Material:

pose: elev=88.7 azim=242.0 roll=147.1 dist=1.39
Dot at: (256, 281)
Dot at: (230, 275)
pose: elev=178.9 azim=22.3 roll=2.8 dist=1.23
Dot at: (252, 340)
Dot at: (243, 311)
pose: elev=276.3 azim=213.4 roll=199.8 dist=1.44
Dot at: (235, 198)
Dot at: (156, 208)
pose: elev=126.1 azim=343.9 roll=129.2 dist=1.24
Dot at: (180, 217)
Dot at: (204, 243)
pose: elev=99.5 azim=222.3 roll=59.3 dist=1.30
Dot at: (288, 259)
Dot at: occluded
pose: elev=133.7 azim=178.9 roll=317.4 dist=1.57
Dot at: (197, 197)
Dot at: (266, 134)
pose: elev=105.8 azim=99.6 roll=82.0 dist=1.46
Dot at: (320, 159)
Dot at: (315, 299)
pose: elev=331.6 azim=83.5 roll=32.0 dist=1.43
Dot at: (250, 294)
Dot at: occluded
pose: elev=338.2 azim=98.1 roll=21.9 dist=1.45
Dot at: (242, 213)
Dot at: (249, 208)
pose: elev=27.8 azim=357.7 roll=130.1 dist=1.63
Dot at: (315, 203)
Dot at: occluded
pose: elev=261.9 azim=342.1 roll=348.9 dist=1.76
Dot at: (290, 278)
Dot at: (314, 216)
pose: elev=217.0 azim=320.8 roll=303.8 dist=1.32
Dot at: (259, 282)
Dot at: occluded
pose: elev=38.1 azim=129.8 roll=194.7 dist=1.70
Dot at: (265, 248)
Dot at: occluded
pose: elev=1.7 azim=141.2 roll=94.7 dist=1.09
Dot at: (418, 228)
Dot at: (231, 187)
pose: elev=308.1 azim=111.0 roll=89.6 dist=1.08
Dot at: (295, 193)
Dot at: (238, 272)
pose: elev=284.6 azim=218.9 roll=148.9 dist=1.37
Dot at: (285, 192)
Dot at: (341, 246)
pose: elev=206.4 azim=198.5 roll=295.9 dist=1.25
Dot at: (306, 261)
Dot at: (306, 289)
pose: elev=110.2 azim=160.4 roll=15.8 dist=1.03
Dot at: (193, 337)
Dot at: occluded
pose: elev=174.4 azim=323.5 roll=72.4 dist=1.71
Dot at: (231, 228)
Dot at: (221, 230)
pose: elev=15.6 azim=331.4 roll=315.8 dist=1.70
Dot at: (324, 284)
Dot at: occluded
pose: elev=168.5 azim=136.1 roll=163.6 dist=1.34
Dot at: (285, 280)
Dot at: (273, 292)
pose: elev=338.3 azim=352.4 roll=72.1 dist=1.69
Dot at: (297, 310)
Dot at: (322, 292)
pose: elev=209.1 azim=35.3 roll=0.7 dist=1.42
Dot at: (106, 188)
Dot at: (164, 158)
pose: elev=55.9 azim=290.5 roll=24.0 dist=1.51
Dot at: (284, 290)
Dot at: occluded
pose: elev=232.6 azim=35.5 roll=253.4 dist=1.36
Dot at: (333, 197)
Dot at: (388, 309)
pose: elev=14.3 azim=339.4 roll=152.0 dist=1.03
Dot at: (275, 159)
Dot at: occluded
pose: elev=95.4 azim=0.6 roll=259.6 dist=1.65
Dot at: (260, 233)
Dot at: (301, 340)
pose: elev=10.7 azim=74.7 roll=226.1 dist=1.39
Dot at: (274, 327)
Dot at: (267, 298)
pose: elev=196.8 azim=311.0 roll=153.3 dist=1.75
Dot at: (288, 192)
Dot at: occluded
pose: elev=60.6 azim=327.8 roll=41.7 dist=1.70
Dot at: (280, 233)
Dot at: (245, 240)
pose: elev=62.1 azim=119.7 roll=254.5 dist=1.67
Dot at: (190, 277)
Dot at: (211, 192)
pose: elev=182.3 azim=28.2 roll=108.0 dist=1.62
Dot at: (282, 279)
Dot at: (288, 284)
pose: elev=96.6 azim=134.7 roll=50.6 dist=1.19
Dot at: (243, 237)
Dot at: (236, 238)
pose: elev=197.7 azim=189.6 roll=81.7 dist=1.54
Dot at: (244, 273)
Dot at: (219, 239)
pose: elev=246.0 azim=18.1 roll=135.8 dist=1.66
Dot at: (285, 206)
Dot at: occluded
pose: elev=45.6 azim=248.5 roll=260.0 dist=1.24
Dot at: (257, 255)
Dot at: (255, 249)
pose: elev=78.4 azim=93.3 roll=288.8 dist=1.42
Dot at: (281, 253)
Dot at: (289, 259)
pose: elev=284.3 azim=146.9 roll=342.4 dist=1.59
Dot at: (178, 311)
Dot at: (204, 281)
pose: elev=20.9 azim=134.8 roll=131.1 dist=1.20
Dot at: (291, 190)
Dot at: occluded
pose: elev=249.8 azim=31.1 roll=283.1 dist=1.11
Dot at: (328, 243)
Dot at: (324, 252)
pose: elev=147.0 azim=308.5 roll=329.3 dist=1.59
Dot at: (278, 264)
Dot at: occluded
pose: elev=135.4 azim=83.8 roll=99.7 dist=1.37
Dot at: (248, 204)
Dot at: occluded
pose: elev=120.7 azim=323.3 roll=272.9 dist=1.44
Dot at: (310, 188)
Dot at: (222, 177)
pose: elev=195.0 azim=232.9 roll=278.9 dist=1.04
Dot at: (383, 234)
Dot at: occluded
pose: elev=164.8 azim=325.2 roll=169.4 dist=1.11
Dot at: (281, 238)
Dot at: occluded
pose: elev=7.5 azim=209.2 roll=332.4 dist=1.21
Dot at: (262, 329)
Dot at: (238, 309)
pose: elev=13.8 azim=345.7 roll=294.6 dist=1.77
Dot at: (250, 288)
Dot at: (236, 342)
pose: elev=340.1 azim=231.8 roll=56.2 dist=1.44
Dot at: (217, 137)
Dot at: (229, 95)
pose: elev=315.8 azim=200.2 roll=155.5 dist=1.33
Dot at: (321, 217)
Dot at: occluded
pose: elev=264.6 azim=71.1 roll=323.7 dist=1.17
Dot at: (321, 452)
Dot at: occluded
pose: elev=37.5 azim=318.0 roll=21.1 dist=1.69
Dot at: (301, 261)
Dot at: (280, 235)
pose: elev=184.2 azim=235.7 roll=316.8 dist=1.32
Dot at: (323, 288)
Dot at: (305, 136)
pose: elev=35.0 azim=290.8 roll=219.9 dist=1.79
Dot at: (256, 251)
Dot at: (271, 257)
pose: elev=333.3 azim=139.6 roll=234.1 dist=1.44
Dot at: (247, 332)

Task goal: Copy out every one of the items above word for word, with no changes.

Task result:
pose: elev=88.7 azim=242.0 roll=147.1 dist=1.39
Dot at: (256, 281)
Dot at: (230, 275)
pose: elev=178.9 azim=22.3 roll=2.8 dist=1.23
Dot at: (252, 340)
Dot at: (243, 311)
pose: elev=276.3 azim=213.4 roll=199.8 dist=1.44
Dot at: (235, 198)
Dot at: (156, 208)
pose: elev=126.1 azim=343.9 roll=129.2 dist=1.24
Dot at: (180, 217)
Dot at: (204, 243)
pose: elev=99.5 azim=222.3 roll=59.3 dist=1.30
Dot at: (288, 259)
Dot at: occluded
pose: elev=133.7 azim=178.9 roll=317.4 dist=1.57
Dot at: (197, 197)
Dot at: (266, 134)
pose: elev=105.8 azim=99.6 roll=82.0 dist=1.46
Dot at: (320, 159)
Dot at: (315, 299)
pose: elev=331.6 azim=83.5 roll=32.0 dist=1.43
Dot at: (250, 294)
Dot at: occluded
pose: elev=338.2 azim=98.1 roll=21.9 dist=1.45
Dot at: (242, 213)
Dot at: (249, 208)
pose: elev=27.8 azim=357.7 roll=130.1 dist=1.63
Dot at: (315, 203)
Dot at: occluded
pose: elev=261.9 azim=342.1 roll=348.9 dist=1.76
Dot at: (290, 278)
Dot at: (314, 216)
pose: elev=217.0 azim=320.8 roll=303.8 dist=1.32
Dot at: (259, 282)
Dot at: occluded
pose: elev=38.1 azim=129.8 roll=194.7 dist=1.70
Dot at: (265, 248)
Dot at: occluded
pose: elev=1.7 azim=141.2 roll=94.7 dist=1.09
Dot at: (418, 228)
Dot at: (231, 187)
pose: elev=308.1 azim=111.0 roll=89.6 dist=1.08
Dot at: (295, 193)
Dot at: (238, 272)
pose: elev=284.6 azim=218.9 roll=148.9 dist=1.37
Dot at: (285, 192)
Dot at: (341, 246)
pose: elev=206.4 azim=198.5 roll=295.9 dist=1.25
Dot at: (306, 261)
Dot at: (306, 289)
pose: elev=110.2 azim=160.4 roll=15.8 dist=1.03
Dot at: (193, 337)
Dot at: occluded
pose: elev=174.4 azim=323.5 roll=72.4 dist=1.71
Dot at: (231, 228)
Dot at: (221, 230)
pose: elev=15.6 azim=331.4 roll=315.8 dist=1.70
Dot at: (324, 284)
Dot at: occluded
pose: elev=168.5 azim=136.1 roll=163.6 dist=1.34
Dot at: (285, 280)
Dot at: (273, 292)
pose: elev=338.3 azim=352.4 roll=72.1 dist=1.69
Dot at: (297, 310)
Dot at: (322, 292)
pose: elev=209.1 azim=35.3 roll=0.7 dist=1.42
Dot at: (106, 188)
Dot at: (164, 158)
pose: elev=55.9 azim=290.5 roll=24.0 dist=1.51
Dot at: (284, 290)
Dot at: occluded
pose: elev=232.6 azim=35.5 roll=253.4 dist=1.36
Dot at: (333, 197)
Dot at: (388, 309)
pose: elev=14.3 azim=339.4 roll=152.0 dist=1.03
Dot at: (275, 159)
Dot at: occluded
pose: elev=95.4 azim=0.6 roll=259.6 dist=1.65
Dot at: (260, 233)
Dot at: (301, 340)
pose: elev=10.7 azim=74.7 roll=226.1 dist=1.39
Dot at: (274, 327)
Dot at: (267, 298)
pose: elev=196.8 azim=311.0 roll=153.3 dist=1.75
Dot at: (288, 192)
Dot at: occluded
pose: elev=60.6 azim=327.8 roll=41.7 dist=1.70
Dot at: (280, 233)
Dot at: (245, 240)
pose: elev=62.1 azim=119.7 roll=254.5 dist=1.67
Dot at: (190, 277)
Dot at: (211, 192)
pose: elev=182.3 azim=28.2 roll=108.0 dist=1.62
Dot at: (282, 279)
Dot at: (288, 284)
pose: elev=96.6 azim=134.7 roll=50.6 dist=1.19
Dot at: (243, 237)
Dot at: (236, 238)
pose: elev=197.7 azim=189.6 roll=81.7 dist=1.54
Dot at: (244, 273)
Dot at: (219, 239)
pose: elev=246.0 azim=18.1 roll=135.8 dist=1.66
Dot at: (285, 206)
Dot at: occluded
pose: elev=45.6 azim=248.5 roll=260.0 dist=1.24
Dot at: (257, 255)
Dot at: (255, 249)
pose: elev=78.4 azim=93.3 roll=288.8 dist=1.42
Dot at: (281, 253)
Dot at: (289, 259)
pose: elev=284.3 azim=146.9 roll=342.4 dist=1.59
Dot at: (178, 311)
Dot at: (204, 281)
pose: elev=20.9 azim=134.8 roll=131.1 dist=1.20
Dot at: (291, 190)
Dot at: occluded
pose: elev=249.8 azim=31.1 roll=283.1 dist=1.11
Dot at: (328, 243)
Dot at: (324, 252)
pose: elev=147.0 azim=308.5 roll=329.3 dist=1.59
Dot at: (278, 264)
Dot at: occluded
pose: elev=135.4 azim=83.8 roll=99.7 dist=1.37
Dot at: (248, 204)
Dot at: occluded
pose: elev=120.7 azim=323.3 roll=272.9 dist=1.44
Dot at: (310, 188)
Dot at: (222, 177)
pose: elev=195.0 azim=232.9 roll=278.9 dist=1.04
Dot at: (383, 234)
Dot at: occluded
pose: elev=164.8 azim=325.2 roll=169.4 dist=1.11
Dot at: (281, 238)
Dot at: occluded
pose: elev=7.5 azim=209.2 roll=332.4 dist=1.21
Dot at: (262, 329)
Dot at: (238, 309)
pose: elev=13.8 azim=345.7 roll=294.6 dist=1.77
Dot at: (250, 288)
Dot at: (236, 342)
pose: elev=340.1 azim=231.8 roll=56.2 dist=1.44
Dot at: (217, 137)
Dot at: (229, 95)
pose: elev=315.8 azim=200.2 roll=155.5 dist=1.33
Dot at: (321, 217)
Dot at: occluded
pose: elev=264.6 azim=71.1 roll=323.7 dist=1.17
Dot at: (321, 452)
Dot at: occluded
pose: elev=37.5 azim=318.0 roll=21.1 dist=1.69
Dot at: (301, 261)
Dot at: (280, 235)
pose: elev=184.2 azim=235.7 roll=316.8 dist=1.32
Dot at: (323, 288)
Dot at: (305, 136)
pose: elev=35.0 azim=290.8 roll=219.9 dist=1.79
Dot at: (256, 251)
Dot at: (271, 257)
pose: elev=333.3 azim=139.6 roll=234.1 dist=1.44
Dot at: (247, 332)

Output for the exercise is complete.